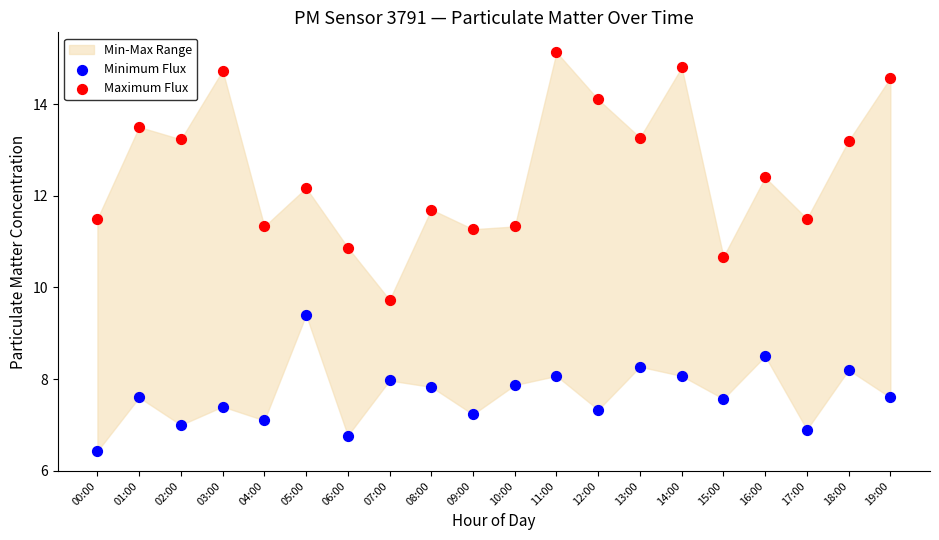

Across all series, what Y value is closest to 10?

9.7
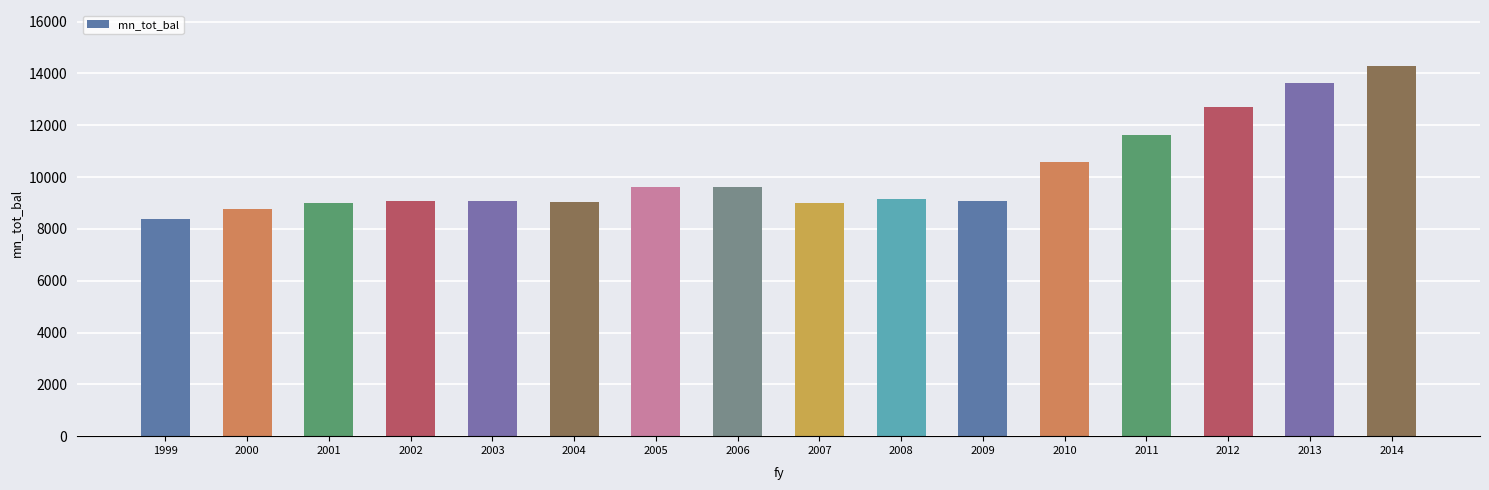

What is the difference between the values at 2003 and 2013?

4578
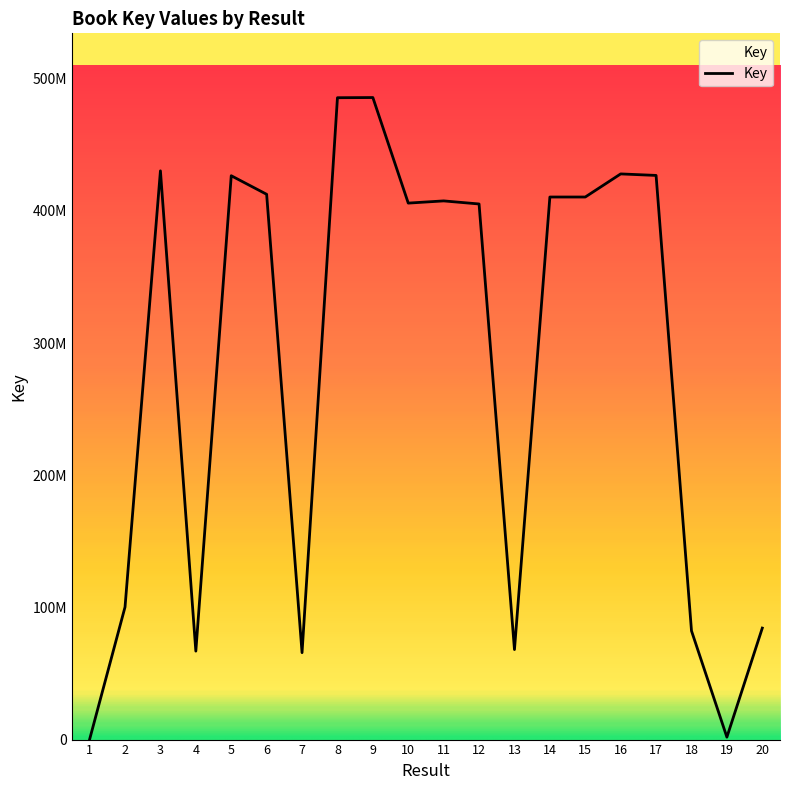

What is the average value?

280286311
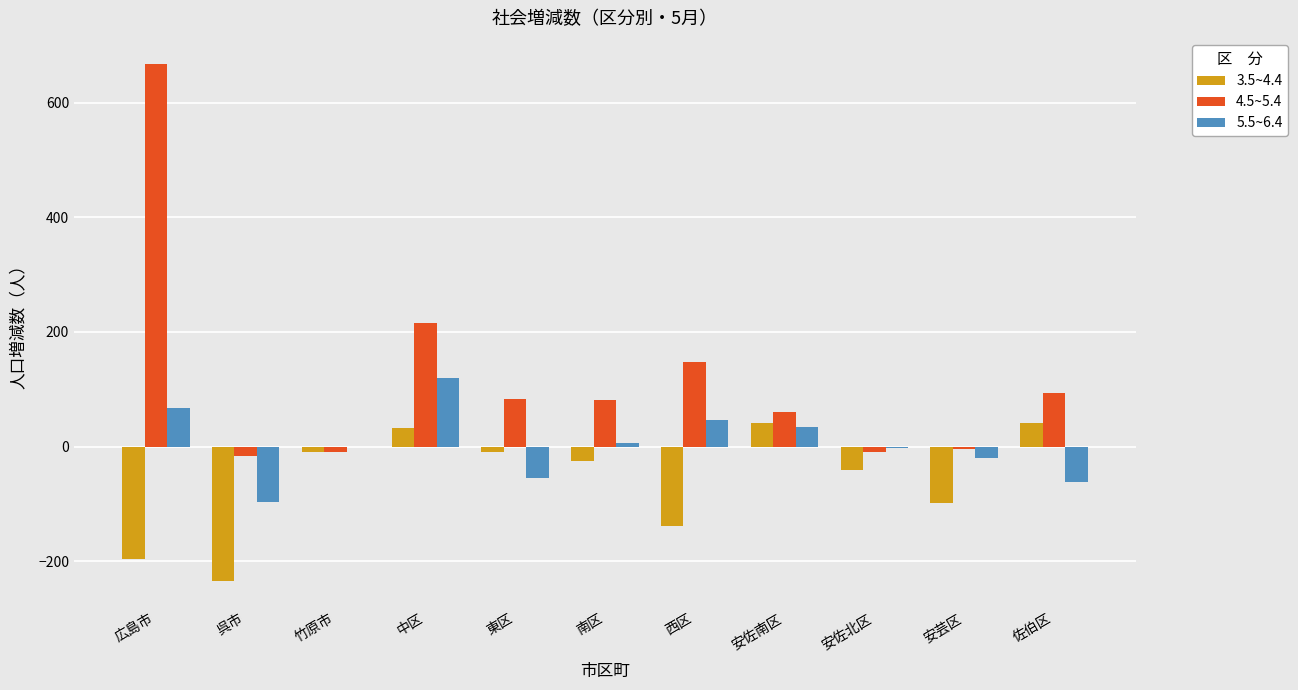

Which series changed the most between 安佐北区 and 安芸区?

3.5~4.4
-------
Work to complete: From the rows above, pull out every line containing the string "series" and copy each one. Treat uppercase and lowercase as different.

Answer below:
Across all series, what Y value is closest to 10?
Which series changed the most between 安佐北区 and 安芸区?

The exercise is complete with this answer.